- Your instructions
Rewrite the lines of data below with "common name" swapped for "vernacular name" and everything else unchanged. Leave out the pictures.

[BEGIN Rows]

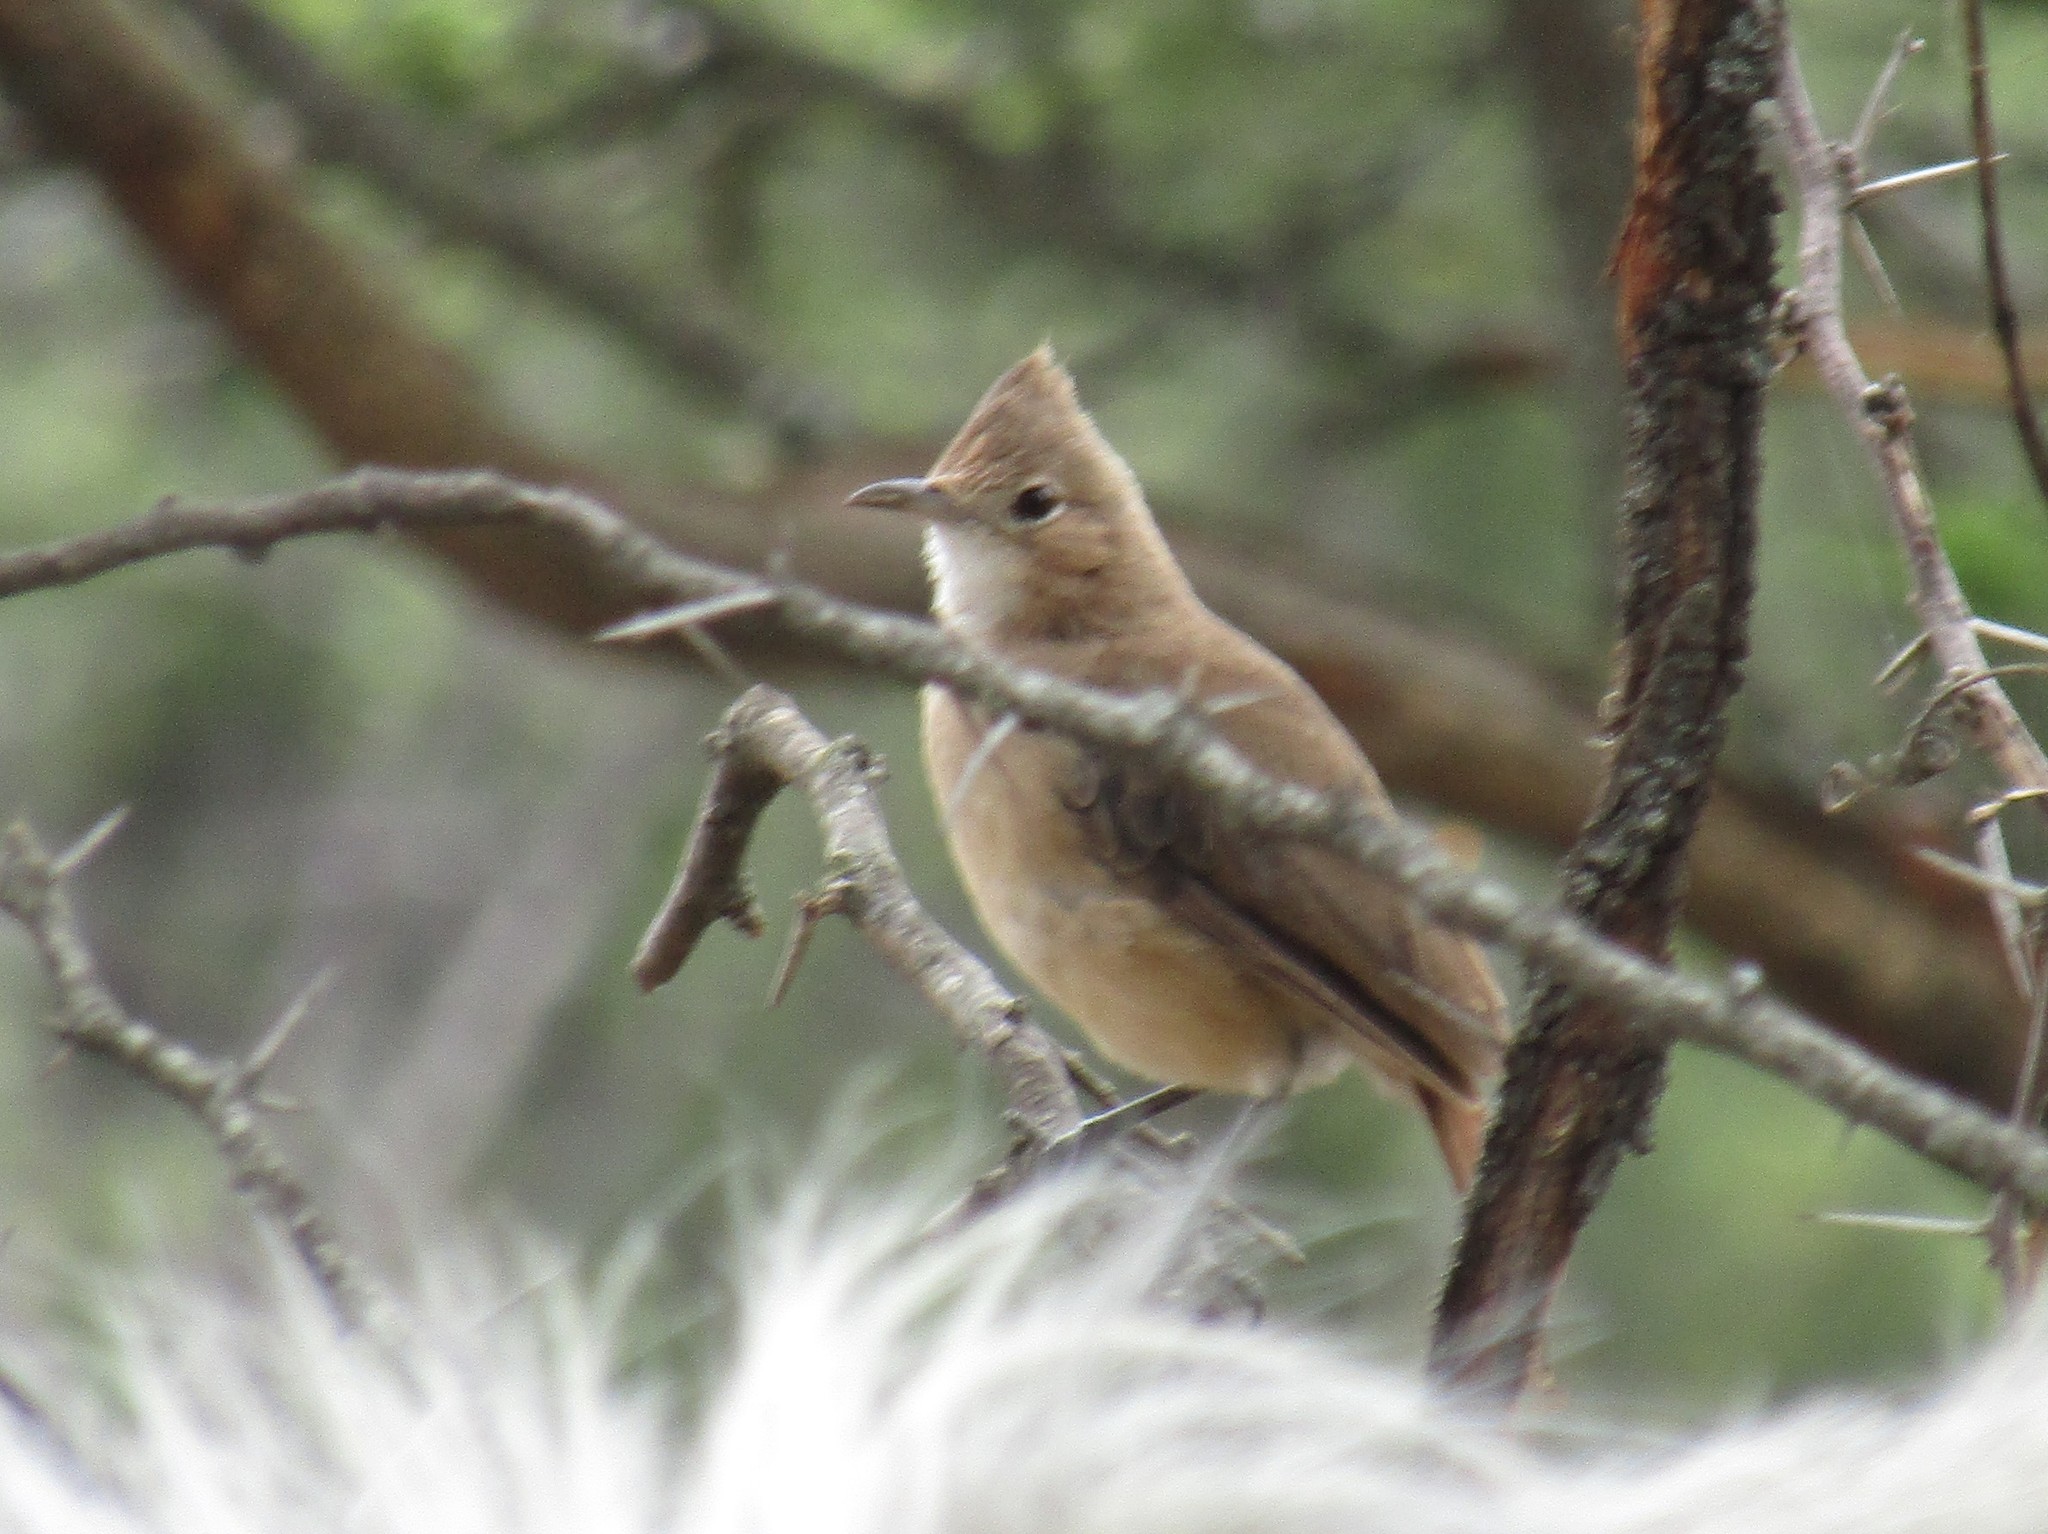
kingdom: Animalia
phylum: Chordata
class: Aves
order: Passeriformes
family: Furnariidae
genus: Furnarius
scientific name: Furnarius cristatus
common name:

[END Rows]

- Answer to the task
kingdom: Animalia
phylum: Chordata
class: Aves
order: Passeriformes
family: Furnariidae
genus: Furnarius
scientific name: Furnarius cristatus
vernacular name:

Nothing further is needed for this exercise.